Le triomphe électoral du Congrès gouvernemental consacre l'effondrement de la coalition de la droite et du centre. Les alliés communistes prosoviétiques du Nouveau Congrès se maintiennent ; ses adversaires, les marxistes, progressent fortement. Ils les devancent même au Bengale, mais là seulement. Au Goudjerat et au Mysore, le ralliement de congressistes d'opposition provoque la chute du gouvernement de l'État et donne lieu, à l'automne, à de nouvelles élections. Sans majorité gouvernementale, le Mysore et l'Orissa sont administrés jusque-là par Delhi, selon le President's Rule, comme le Bengale occidental.

En mesure désormais d'appliquer son programme (« établir un socialisme égalitaire, réduire le chômage »), I. Gandhi étend le contrôle de l'État sur le commerce extérieur, et, comme elle l'a fait en 1969 avec les banques, nationalise les compagnies d'assurances. Il lui reste à supprimer la liste civile des maharadjahs. Cette décision, qu'avait prise V. Giri, la Cour suprême l'a rejetée comme inconstitutionnelle, en décembre 1970. I. Gandhi, grâce à sa majorité, peut désormais passer outre.

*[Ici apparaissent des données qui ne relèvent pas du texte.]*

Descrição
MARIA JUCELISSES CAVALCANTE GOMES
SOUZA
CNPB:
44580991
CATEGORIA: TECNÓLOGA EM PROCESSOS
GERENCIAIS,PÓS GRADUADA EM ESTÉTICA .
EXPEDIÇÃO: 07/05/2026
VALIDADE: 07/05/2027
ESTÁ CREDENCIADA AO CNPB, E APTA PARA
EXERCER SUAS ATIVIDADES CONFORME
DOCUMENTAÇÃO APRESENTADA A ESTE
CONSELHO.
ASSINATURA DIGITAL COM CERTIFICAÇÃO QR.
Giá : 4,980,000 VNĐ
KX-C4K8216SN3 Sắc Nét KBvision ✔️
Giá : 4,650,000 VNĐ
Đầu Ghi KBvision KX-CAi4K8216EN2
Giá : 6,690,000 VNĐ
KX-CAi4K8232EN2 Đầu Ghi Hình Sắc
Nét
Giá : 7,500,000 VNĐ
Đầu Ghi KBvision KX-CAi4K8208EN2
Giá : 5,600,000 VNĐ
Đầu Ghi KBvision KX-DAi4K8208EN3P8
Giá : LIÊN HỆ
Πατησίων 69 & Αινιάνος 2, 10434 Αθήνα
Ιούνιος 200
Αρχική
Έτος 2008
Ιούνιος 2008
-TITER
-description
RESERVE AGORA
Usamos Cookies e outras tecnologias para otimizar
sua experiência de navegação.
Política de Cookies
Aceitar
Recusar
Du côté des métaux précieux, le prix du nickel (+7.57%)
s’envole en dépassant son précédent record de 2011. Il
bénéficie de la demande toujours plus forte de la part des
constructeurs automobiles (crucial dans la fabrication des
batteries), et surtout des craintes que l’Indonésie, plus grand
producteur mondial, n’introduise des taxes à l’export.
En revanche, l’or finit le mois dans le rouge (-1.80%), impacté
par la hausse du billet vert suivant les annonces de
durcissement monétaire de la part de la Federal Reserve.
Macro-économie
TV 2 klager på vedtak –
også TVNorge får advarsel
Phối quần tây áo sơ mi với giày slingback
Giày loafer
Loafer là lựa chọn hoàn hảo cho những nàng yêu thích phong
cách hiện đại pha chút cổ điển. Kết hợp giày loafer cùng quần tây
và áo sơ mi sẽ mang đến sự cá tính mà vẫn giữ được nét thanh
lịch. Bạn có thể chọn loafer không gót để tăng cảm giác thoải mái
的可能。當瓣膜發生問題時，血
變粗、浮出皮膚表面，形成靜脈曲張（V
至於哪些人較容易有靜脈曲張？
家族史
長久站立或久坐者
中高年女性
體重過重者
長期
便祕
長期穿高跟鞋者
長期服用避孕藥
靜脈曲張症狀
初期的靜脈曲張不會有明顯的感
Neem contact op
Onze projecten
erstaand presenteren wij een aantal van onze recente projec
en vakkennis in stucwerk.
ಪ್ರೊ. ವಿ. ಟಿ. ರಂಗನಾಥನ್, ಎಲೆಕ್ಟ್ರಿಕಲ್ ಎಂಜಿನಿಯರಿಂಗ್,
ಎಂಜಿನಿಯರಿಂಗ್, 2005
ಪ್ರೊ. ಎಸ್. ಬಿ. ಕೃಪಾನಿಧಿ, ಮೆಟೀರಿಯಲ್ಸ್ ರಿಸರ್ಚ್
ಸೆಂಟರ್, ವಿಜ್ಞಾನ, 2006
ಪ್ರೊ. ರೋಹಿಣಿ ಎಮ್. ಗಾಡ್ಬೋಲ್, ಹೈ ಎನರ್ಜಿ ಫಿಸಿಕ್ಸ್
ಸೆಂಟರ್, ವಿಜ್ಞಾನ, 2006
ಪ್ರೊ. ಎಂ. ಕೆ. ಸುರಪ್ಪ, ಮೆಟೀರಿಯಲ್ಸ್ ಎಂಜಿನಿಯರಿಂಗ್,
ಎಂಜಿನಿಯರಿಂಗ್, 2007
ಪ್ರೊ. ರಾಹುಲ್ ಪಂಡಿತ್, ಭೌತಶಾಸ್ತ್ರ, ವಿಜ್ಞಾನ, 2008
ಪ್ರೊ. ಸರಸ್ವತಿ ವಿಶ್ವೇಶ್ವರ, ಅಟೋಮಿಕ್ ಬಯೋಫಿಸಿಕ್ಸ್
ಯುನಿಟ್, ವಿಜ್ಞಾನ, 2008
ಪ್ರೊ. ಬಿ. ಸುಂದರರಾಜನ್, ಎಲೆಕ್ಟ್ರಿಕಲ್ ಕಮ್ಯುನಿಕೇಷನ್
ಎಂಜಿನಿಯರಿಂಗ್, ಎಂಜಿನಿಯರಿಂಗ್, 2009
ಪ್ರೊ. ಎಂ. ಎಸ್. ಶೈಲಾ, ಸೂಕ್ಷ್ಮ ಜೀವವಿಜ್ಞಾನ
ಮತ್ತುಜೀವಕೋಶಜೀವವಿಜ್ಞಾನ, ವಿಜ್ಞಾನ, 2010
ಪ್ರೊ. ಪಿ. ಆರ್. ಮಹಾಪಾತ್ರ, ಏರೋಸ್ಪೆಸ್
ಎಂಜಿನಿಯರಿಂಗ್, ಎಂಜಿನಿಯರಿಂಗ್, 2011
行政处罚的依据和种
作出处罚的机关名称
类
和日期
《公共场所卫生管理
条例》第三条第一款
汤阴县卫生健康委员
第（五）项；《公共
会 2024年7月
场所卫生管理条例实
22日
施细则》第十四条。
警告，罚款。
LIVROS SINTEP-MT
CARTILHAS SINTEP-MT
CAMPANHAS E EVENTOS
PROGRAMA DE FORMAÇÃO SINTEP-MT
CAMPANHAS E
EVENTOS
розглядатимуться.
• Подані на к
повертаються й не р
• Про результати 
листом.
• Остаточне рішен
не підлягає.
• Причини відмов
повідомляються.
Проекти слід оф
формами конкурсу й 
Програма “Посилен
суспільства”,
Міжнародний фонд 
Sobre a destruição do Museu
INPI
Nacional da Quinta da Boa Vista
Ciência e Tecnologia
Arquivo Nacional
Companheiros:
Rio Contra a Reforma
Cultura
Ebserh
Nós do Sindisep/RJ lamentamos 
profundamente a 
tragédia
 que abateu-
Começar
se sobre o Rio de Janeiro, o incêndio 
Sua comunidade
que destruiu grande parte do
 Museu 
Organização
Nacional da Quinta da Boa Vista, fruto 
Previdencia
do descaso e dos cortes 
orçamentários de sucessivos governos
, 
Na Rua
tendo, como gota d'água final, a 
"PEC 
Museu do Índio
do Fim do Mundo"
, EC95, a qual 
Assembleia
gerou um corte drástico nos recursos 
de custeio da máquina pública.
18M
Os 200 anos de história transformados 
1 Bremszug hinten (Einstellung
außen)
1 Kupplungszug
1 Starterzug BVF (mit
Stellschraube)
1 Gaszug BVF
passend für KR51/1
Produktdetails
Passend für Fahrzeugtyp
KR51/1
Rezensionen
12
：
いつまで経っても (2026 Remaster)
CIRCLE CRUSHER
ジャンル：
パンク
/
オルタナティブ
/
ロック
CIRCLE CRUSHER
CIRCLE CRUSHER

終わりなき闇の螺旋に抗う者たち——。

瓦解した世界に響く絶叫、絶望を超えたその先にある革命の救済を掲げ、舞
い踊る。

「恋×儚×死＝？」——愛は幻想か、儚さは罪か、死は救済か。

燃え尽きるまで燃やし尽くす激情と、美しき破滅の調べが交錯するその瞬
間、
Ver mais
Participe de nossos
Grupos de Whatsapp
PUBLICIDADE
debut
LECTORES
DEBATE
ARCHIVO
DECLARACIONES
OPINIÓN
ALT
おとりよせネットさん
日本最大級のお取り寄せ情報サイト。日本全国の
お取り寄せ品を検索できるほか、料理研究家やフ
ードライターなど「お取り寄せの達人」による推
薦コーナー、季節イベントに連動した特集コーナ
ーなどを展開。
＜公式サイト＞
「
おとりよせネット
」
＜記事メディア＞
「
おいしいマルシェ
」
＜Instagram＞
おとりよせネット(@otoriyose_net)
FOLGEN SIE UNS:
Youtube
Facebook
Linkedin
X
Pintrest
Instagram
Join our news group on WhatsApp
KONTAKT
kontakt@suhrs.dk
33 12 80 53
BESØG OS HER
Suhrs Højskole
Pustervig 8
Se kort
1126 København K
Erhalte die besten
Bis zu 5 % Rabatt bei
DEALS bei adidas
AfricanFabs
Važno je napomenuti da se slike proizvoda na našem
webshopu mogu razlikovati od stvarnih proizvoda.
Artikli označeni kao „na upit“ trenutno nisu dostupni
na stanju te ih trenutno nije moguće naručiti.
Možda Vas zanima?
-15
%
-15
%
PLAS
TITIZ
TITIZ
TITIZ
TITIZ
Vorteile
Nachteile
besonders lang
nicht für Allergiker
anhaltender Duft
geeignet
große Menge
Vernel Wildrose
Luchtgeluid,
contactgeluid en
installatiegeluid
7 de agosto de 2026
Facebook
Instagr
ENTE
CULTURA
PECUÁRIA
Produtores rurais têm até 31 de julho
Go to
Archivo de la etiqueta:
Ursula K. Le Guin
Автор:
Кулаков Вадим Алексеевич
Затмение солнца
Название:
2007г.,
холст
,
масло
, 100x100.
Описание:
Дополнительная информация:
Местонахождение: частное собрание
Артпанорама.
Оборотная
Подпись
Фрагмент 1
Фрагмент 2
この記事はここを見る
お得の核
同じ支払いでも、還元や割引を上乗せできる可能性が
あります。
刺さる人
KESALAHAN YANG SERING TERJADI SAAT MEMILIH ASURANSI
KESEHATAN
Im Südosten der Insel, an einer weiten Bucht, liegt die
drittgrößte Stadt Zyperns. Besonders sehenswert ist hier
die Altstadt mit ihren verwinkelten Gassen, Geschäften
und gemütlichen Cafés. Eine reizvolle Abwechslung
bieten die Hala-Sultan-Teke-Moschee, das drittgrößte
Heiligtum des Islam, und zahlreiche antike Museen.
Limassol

Le dosage régional qui préside au remaniement ministériel est l'exemple des problèmes que posent les conflits entre communautés. I. Gandhi tiendra-t-elle ses promesses aux séparatistes du Télégana, en Andhra Pradesh ? La caution donnée aux régionalistes tamouls du DMK, aux communistes du Kerala, inciterait plutôt les forces centrifuges à l'intransigeance.

Réfugiés

L'État où le gouvernement central est le plus contesté reste le Bengale occidental. L'afflux des réfugiés pakistanais y rend plus explosive une situation déjà tendue. Sur les 6 à 7 millions d'exilés, 3 000 au moins sont morts en juin du choléra. L'épidémie menace Calcutta. On craint qu'elle ne s'étende à l'Inde entière. La mousson aggrave encore le déficit alimentaire. C'est plus d'un milliard de francs de vivres et de médicaments, selon l'ONU, dont ont besoin les autorités indiennes.

Le déplacement et le parcage des réfugiés en des camps qui essaiment dans les États voisins rappellent les événements du Moyen-Orient. La seule façon d'éviter que le Bengale occidental ne devienne une nouvelle Palestine est évidemment que les réfugiés rentrent chez eux (on pense que de toute façon les hindous resteront, ainsi qu'une partie des musulmans), ce qui sous-entend la restauration d'un climat de sécurité au Bengale oriental, à laquelle doivent contribuer les grandes puissances. C'est à leur intention que La Nouvelle-Delhi fait cette constatation, pour gagner de vitesse les révolutionnaires qui projettent un Bengale populaire enjambant la frontière entre l'Inde et le Pakistan.

Planning familial

Les révolutionnaires naxalites et les marxistes, les deux formations communistes rivales, cherchent à s'attirer la clientèle des exilés. Les règlements de compte entre naxalites et marxistes font 10 morts par jour au Bengale. Jyoti Basu, le chef marxiste, qui a dû céder le gouvernement de l'État à une coalition dirigée par le Nouveau Congrès, accuse ce dernier, pour conserver sa majorité, de faire emprisonner ses représentants et même de fermer les yeux sur les activités des naxalites. Contre les deux factions, I. Gandhi a mis au point une nouvelle législation répressive. Le gouvernement du Nouveau Congrès est mis en minorité fin juin ; l'État passe sous le contrôle de New Delhi.

Les dépenses militaires, qui augmentent de 20 % au cours du premier trimestre 1971 à cause de la tension au Bengale, grèvent l'action économique et sociale du gouvernement. Si l'on enregistre avec satisfaction, au recensement de 1970-71, 14 millions de naissances de moins que prévues, grâce au planning familial, l'Inde compte 550 millions d'habitants et l'accroissement démographique (2,5 % l'an) annihile celui du revenu national (3 %).

16 millions de chômeurs

De grands chantiers publics sont ouverts pour absorber une partie des chômeurs, dont le nombre a augmenté de 5 à 16 millions de 1960 à 1971. Même cette mesure est insuffisante. Il faut que les usines, qui tournent à mi-régime, fassent un bond en avant. Utilisez les prêts qui vous sont alloués ; investissez davantage, demande I. Gandhi, qui, pour rassurer les industriels, n'impose pas les bénéfices et menace de la nouvelle loi antiviolence les syndicats privilégiés pour avoir fait perdre en grèves au pays 19 millions de journées en 1970.